Frequently Asked Questions

  1. Why Graphite web networks are different from those reported in the original database ?
  2. I have selected CliPPER method but I do not see the results.
  3. Why for some pathways I cannot see the interactive network-based tool ?
  4. Why Graphite web support only EntrezGene ID ?
  5. Why different analysis gives different results ?
  6. I do not find a gene/protein in the network, while I see the gene/protein in the original pathway (KEGG/Reactome), why ?
  7. Why nodes in the same pathway but from different analysis are coloured differently ?
  8. Which is the best method to do pathway analysis ?
  9. Which is the p-value associated to a path within a pathway of CliPPER ?
  10. I have to compare more than two groups, how can I use Graphite web ?
  11. When running GSEA I found a pathway significant but clicking on the pathway I do not see any nodes of the network colored, why ?






  1. Why Graphite web networks are different from those reported in the original database ?
    The conversion of pathway formats to gene-gene networks requires a series of transformations that are well documented in Sales et al (2012) and here. The visual representation of a pathway in KEGG or Reactome does not necessarily correspond to its machine-readable format (KGML for KEGG and BioPax for Reactome). Some inaccuracies or missing may occur in the xml format that leads to a different network based representation. Furthermore, before visualization pathway annotation IDs are converted to EntrezGene and this conversion can lead to a slightly different topology.
  2. I have selected CliPPER method but I do not see the results.
    Given the model complexity of CliPPER, its implementation is computer intensive. This means that the results require several minutes to be displayed (at last one hour). In the meanwhile the result page will be automatically refreshed until results will be ready. Then, please do not close the web page waiting the results.
  3. Why for some pathways I cannot see the interactive network-based tool ?
    Graphite web uses Cytoscape web to visualize networks. In case of pathways greater than 150 nodes Cytoscape web becomes slow and may crash. Then in case of pathway larger than 150 Graphite web returns the sif file for an in-house visualization using Cytoscape.
  4. Why Graphite web support only EntrezGene ID ?
    Pathway annotations are based heterogeneous protein IDs that usually point to different isoforms of the same genes. On the other hand microarray data is gene-based not transcript-based. To map gene expression on transcript-based networks would require a multiplication of expression profiles (if a gene has two alternative transcripts the expression profiles would be duplicated). However in statistical models the duplication of variables leads to multicollinearity (the model is not able to estimate the parameters of the model). For this reason we decided to use network-based pathways simplified using EntrezGene IDs.
  5. Why different analysis gives different results ?
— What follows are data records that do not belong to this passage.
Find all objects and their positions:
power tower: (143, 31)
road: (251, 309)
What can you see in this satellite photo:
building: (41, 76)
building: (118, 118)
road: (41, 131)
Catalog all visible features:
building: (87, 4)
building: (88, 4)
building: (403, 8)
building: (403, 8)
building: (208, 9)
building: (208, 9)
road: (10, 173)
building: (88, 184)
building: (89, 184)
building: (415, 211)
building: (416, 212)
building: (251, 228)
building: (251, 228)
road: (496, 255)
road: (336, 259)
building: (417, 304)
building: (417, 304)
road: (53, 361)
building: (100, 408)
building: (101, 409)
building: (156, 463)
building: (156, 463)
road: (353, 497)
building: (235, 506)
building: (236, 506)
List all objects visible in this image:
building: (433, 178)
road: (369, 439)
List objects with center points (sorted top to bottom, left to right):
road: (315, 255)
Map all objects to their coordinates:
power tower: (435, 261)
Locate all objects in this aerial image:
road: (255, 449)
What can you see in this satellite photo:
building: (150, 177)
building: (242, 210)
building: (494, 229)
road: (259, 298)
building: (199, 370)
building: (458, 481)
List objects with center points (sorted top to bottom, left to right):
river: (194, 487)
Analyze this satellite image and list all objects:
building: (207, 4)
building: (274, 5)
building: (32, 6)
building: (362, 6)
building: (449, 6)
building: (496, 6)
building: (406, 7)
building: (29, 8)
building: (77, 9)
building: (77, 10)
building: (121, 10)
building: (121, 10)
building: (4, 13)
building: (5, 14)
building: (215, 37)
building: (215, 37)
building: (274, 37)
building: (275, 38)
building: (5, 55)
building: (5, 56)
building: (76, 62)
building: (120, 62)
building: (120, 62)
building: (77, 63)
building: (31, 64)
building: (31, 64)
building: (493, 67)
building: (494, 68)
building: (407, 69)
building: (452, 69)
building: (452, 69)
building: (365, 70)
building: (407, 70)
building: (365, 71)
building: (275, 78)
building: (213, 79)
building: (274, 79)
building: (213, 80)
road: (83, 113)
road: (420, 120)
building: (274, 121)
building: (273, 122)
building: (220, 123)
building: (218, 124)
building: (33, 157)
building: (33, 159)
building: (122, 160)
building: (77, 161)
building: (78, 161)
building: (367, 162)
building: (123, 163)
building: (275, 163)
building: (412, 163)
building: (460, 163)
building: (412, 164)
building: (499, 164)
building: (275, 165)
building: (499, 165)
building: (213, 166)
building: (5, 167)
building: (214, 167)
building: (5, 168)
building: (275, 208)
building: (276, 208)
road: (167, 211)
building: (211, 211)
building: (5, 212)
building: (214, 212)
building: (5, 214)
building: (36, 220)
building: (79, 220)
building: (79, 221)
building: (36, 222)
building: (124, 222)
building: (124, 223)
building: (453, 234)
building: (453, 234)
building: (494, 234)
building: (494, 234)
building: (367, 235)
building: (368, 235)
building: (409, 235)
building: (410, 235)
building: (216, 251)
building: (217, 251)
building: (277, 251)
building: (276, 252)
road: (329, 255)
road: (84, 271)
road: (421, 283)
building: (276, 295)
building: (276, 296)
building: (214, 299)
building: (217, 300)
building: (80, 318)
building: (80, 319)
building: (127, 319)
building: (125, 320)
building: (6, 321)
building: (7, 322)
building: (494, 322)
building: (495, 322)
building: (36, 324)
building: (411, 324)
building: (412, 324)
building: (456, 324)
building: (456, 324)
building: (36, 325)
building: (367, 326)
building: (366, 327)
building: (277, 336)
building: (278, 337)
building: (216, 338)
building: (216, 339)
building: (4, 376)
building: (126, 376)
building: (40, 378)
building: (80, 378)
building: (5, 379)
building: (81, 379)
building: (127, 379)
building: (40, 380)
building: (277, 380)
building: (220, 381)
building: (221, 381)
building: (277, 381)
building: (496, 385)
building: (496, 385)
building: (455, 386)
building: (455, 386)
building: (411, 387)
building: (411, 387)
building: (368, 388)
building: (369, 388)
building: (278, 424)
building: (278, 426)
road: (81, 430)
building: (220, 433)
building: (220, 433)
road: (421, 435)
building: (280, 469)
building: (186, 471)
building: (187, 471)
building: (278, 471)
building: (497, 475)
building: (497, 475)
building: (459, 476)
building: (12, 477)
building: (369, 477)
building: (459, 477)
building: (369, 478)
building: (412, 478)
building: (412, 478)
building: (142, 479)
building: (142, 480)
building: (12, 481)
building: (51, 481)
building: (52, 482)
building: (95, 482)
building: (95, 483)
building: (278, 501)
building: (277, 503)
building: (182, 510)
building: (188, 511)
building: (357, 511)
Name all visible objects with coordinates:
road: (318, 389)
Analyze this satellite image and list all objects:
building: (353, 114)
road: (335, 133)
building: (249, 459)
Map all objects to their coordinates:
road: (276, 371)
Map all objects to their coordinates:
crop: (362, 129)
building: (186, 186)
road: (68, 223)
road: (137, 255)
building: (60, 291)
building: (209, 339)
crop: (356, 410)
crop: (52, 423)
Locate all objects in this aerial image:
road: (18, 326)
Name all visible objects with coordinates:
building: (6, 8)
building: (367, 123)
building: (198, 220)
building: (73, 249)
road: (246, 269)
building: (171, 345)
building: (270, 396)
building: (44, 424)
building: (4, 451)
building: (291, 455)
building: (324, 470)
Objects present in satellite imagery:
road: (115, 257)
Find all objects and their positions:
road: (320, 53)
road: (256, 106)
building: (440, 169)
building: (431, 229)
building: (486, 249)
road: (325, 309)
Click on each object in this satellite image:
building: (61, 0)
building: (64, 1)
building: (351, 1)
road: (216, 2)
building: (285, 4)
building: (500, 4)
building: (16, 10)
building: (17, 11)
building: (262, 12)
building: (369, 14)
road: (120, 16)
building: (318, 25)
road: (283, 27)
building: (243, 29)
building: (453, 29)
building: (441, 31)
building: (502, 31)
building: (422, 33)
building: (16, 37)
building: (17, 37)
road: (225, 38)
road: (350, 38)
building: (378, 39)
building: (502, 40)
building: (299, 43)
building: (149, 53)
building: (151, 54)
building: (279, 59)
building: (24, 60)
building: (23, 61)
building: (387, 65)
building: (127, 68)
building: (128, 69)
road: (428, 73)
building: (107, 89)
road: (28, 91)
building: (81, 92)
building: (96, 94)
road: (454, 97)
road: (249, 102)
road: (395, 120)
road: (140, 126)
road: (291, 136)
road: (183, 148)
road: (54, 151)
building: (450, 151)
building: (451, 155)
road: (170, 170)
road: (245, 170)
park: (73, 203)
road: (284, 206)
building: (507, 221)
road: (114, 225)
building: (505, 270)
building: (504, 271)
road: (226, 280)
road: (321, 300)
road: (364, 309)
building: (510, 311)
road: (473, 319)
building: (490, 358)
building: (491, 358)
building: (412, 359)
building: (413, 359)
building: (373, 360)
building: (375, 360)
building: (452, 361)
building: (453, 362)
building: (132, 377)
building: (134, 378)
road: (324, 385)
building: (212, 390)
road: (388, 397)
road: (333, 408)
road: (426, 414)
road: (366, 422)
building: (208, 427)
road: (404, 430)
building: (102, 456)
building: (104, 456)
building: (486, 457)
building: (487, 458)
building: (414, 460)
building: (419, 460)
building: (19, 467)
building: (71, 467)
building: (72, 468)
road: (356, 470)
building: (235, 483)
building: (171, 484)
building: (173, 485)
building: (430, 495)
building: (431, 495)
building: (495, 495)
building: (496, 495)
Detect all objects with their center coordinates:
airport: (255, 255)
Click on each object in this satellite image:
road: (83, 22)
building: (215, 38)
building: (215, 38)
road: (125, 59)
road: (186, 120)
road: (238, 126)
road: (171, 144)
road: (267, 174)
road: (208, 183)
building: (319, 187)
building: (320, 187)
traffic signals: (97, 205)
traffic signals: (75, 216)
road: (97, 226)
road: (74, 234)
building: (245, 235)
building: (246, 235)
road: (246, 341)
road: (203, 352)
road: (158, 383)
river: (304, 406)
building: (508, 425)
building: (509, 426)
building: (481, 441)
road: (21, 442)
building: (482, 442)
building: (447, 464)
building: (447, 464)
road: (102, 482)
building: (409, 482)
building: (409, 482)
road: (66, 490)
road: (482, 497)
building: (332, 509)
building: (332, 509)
    The analyses provided by Graphite web are based on completely different null hypothesis (see the Background section of the Tutorial for more details): different methods answer to different biological questions. The analysis has to be selected according to the biological question you want to answer.
  6. I do not find a gene/protein in the network, while I see the gene/protein in the original pathway (KEGG/Reactome), why ?
    See answer 1.
  7. Why nodes in the same pathway but from different analysis are coloured differently ?
    The colour of a node is necessarily associated to the analysis selected. Clearly if a gene is up-regulated in one class with respect to the other, this up-regulation is maintained throughout all the analysis, but the contribution of this gene on the final results will be different according to the analysis. This different contribution is given by the different model and null hypothesis underneath the analyses.
  8. Which is the best method to do pathway analysis ?
    As reported previously, the selection of the pathway analysis is strictly associated to the biological question to be answered. Competitive methods answer to the question: do the genes within a pathway have the same levels of association to the phenotype as genes in the complement of the gene set ? Self contained methods answer to the question: is there at least one gene in the pathway associated with the phenotype ? For a more detailed description of the difference between these methods see the tutorial, Goeman et al. (2004) and Tian et al (2005).
  9. Which is the p-value associated to a path within a pathway in CliPPER analysis?
    CliPPER is based on a two-step empirical approach. In the first step CliPPER select only pathway that have significant different means and concentration matrices between the two groups. In the second step it identified the paths within the significant pathway mostly associated to the phenotype. This score is a weighted combination of the p-values of the cliques composing the path. Currently these paths do not have a p-value (the null distribution of this score is unknown) they are ranked according to this score; highest the score more associated to the phenotype is the path.
  10. I have to compare more than two groups, how can I use Graphite web ?
    Currently Graphite web is working on two-sample design, in case of more than two groups the user has to upload different matrices (or lists of genes) for each comparison to be performed.
  11. When running GSEA I found a pathway significant but clicking on the pathway I do not see any nodes of the network colored, why ?
    GSEA works on the distribution of t-test statistics of genes belonging to a pathway. Although not strictly significant, the statistics could be sufficiently large to significantly shift the mean of the distribution of the entire pathway with respect to the other genes. This indicate a possible moderate but coordinate involvement of the pathway in the biological problem.